Hieruit kan bezwaarlijk anders worden geconcludeerd dan dat [A] B.V. de ingelegde gelden van voormelde beleggers in strijd met het contractuele doel om 70% van de obligatielening aan te wenden voor de aankoop van life settlements dan wel 100% van de obligatielening aan te wenden voor de financiering van de belegging in life settlements heeft beheerd en voor andere doeleinden heeft aangewend.
Zelfs indien, zoals betoogd door de raadsman, ‘de financiering van de belegging in life settlements' ruim wordt uitgelegd, in dier voege dat daarbij kosten die gemaakt worden om life settlements aan te kopen worden betrokken, dan nog zijn de obligatieleningen niet aangewend conform het contractuele doel. Daarvoor staat het percentage dat is besteed aan de aankoop van life settlements (25,1 %) te ver verwijderd van het contractuele doel om deze voor 100% aan te wenden voor de financiering van de belegging in life settlements.

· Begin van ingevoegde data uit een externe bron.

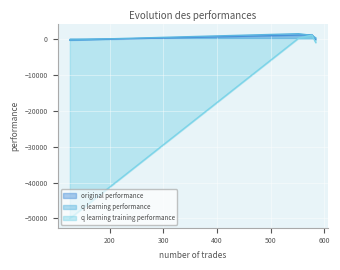

Where does the q learning training performance series first go above 94?

577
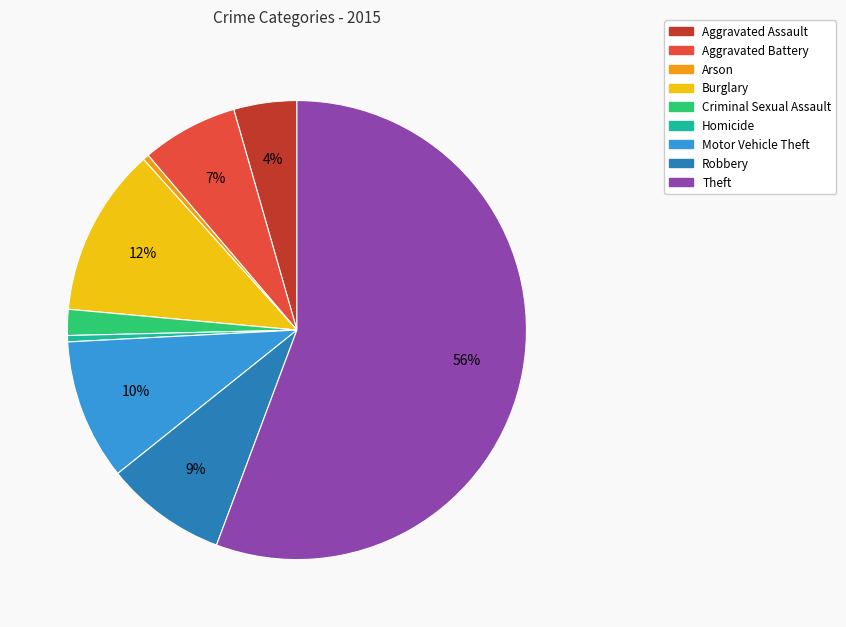

Is it true that Theft is 47% of the pie?

False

Voorts overweegt het hof dat door slechts een beperkt deel van de ingelegde gelden te investeren in life settlements, die zouden moeten renderen, de teruggave van de gelden aan het einde van de looptijd van de obligatieleningen en de periodieke uitbetaling van rente, minstgenomen, aanmerkelijk zijn bemoeilijkt.
F.8
Het hof is gelet op het hiervoor overwogene van oordeel dat [A] B.V., zonder daartoe gerechtigd te zijn, als heer en meester heeft beschikt over de in de bewezenverklaring genoemde gelden, zodat de B.V. zich deze gelden wederrechtelijk heeft toegeëigend in de zin van artikel 321 van het Wetboek van Strafrecht, zulks terwijl deze gelden toebehoorden aan de in de bewezenverklaring genoemde beleggers. Immers, [A] B.V. ontving deze gelden slechts teneinde deze voor 70 procent aan te wenden voor de aankoop van life settlements dan wel voor 100 procent aan te wenden voor de financiering van de belegging in life settlements.”